Several charter leaders blast Great Schools Compact

This article was originally published in The Notebook. In August 2020, The Notebook became Chalkbeat Philadelphia.

Testifying before the City Council Education Committee on Tuesday, several charter school operators blasted the Philadelphia Great Schools Compact. The compact is an effort to help District and charter schools work together more productively and create more high-quality educational seats.

Jerry Jordan, president of the Philadelphia Federation of Teachers, called for an end to the Renaissance Schools initiative, a program that has converted low-performing District schools into charters.

Jordan said the real agenda of the Renaissance initiative is "politics," not creating better schools for students. The District’s rationale and method for choosing the schools are "flawed," he said, maintaining that the four schools chosen for conversion next year have been making progress.

"Certain companies or groups want to create their own school systems within Philadelphia at public expense," Jordan said.

He said that Cleveland Elementary had met performance targets every year except one since 2005, and in June lost grade-support teachers, a secretary, a school nurse, the assistant principal, extracurricular activities, and small-group instruction.

Cleveland is being sought by Mastery Charter, the District’s largest charter operator; it feeds into Mastery-Gratz High School.

The hearing was also the first public indication that there is serious resistance among some charter operators to what the compact is doing.

Veronica Joyner, head of the Math, Civics and Sciences charter, called the compact a "clique." It is made up of District officials and several heads of charter umbrella organizations. She said the Renaissance charters are the “same school with a different name” and "fooling parents into thinking they are better."

Walter Palmer, head of the Walter D. Palmer Leadership Learning Partners Charter School, said that through the Renaissance program, "corporations" are seeking to take over poor schools and must be stopped. He urged the expansion of independent charter schools.

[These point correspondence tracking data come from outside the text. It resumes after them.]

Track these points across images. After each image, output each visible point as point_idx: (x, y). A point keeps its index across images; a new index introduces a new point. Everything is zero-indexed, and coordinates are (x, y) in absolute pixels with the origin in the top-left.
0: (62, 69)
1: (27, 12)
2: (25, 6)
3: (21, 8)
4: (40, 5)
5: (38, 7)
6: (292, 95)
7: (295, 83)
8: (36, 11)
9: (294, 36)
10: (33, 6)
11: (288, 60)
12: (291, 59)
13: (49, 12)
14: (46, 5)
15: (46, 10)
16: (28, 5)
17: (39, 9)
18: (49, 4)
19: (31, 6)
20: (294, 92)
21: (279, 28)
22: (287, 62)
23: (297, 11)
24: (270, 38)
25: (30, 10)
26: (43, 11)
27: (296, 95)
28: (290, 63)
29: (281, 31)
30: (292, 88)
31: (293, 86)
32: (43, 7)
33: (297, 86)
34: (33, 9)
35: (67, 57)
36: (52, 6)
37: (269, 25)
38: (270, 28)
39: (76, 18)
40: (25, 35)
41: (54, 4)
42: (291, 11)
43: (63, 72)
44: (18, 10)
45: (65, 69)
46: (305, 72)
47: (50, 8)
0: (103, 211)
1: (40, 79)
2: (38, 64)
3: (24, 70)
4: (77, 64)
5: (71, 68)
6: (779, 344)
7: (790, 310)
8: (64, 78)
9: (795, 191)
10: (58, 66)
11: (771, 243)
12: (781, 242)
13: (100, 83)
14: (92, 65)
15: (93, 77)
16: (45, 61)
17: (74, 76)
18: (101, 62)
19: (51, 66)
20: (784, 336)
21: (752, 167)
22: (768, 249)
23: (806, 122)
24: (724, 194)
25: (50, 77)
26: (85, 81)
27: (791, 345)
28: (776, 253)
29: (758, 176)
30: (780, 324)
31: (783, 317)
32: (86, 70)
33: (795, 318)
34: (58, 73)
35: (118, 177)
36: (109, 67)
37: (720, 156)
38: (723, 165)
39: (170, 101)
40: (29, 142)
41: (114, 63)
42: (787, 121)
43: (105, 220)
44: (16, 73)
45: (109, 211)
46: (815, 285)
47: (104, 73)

And Christine Wiggins, head of Imhotep Institute Charter High School, in prepared testimony (she did not testify in person), called the District an "obstacle" to improving education and stated that "no compact, however well-meaning, seems to address this obstacle or hold the District truly accountable for doing what the compact intends — expanding enrollment for high-performing schools and forming new charter schools."

Joyner also said that the many charters, including her own, may not be able to sustain a 15 percent cut in their funding next year. The cuts the District suffered this year, under the current funding policy, will hit the charters next year.

"This would have a devastating impact on my school," she said.

She urged a reassessment of this, although any change in the formula is a matter for the state legislature, not City Council.

Earlier, School Reform Commission Chair Pedro Ramos cited "bad fiscal policy" as a major reason why the District is now facing a huge shortfall beginning next school year. He said the District didn’t adequately plan for the evaporation of federal stimulus dollars and reductions in state aid. When the District had money, rather than planning for leaner times, it added programs it couldn’t sustain, he said.

District leaders say the shortfall will be at least $144 million — and that is if City Council approves a property tax re-evaluation pushed by Mayor Michael Nutter that would raise $94 million for the schools. Ramos did not specifically address that tax change at this hearing.

He did say that the District would be back before Council in a few weeks with its fiscal 2012-13 budget and "an operational plan for transforming the District to deliver safer, higher quality educational services within our financial means."

Chief Recovery Officer Thomas Knudsen will present a "lump-sum" budget for next year to the SRC meeting Thursday night.